> [TASKS TO COMPLETE]:
(1) List every place name mentioned in the news report about Mr Mhlongo.
(2) Write out the stretch of the news report about Mr Mhlongo from "Mr Mhlongo, who" through "food on Monday.", word for word.

> [TEXT UNDER STUDY]:
The 22 year old committed suicide after being refused the identity documents he needed to start a job on Monday.
In his suicide note, Mr Mhlongo explained how an official had torn up his ID application, calling him a foreigner.
The minister said she suspected an official had expected a bribe.
The BBC’s Pumza Fihlani in Johannesburg says the Department of Home Affairs has come under heavy criticism over the years for its inefficiency in issuing ID documents, birth certificates and passports, with some people claiming to have waited up to four years.
She points out it would be even more difficult to obtain the documents if you have no parents to vouch for your identity.

Mr Mhlongo, who was buried in Hillcrest near Durban in Kwa-Zulu Natal Province, had been due to start the new job at a factory which manufactures bird food on Monday.
Mr Mamoepa said the Department of Social Development assisted the family with the burial arrangements. Mr Mhlongo had been raised by his mother, who disappeared in 2000, leaving him to care for his younger siblings.

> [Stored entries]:
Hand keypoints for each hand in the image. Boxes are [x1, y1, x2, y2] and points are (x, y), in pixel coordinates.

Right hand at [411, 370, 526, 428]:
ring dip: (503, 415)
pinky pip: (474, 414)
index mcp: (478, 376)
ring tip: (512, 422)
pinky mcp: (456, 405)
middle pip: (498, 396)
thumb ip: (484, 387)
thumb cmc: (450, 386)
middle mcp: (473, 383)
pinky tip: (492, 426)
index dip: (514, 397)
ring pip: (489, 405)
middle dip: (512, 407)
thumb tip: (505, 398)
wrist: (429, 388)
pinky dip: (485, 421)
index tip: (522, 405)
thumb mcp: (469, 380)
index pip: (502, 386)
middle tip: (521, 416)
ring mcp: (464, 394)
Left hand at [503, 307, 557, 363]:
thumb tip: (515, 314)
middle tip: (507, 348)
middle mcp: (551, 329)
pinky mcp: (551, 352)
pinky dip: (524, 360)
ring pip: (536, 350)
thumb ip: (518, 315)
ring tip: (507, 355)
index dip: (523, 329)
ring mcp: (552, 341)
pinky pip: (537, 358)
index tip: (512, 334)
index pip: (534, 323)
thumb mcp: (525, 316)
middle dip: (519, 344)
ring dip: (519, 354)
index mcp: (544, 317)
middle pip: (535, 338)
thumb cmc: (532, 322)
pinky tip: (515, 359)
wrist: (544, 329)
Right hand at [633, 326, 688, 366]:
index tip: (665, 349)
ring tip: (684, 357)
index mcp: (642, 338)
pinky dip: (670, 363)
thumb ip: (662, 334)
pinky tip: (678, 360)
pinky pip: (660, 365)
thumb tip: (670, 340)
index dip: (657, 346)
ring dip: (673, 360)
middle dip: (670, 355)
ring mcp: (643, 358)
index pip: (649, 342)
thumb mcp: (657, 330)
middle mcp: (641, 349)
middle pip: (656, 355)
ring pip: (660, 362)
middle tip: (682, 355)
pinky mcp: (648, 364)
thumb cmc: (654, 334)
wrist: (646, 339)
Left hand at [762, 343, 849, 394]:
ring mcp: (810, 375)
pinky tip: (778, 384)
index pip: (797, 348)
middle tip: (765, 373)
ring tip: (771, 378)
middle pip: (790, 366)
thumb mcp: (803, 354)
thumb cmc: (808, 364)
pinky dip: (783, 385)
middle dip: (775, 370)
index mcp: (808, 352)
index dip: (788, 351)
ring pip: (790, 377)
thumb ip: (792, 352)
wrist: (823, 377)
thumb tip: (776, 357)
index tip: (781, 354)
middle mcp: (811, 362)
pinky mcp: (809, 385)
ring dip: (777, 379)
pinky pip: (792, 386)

> [ANSWER LIST]:
(1) Johannesburg, Hillcrest, Durban, Kwa-Zulu Natal Province

(2)
Mr Mhlongo, who was buried in Hillcrest near Durban in Kwa-Zulu Natal Province, had been due to start the new job at a factory which manufactures bird food on Monday.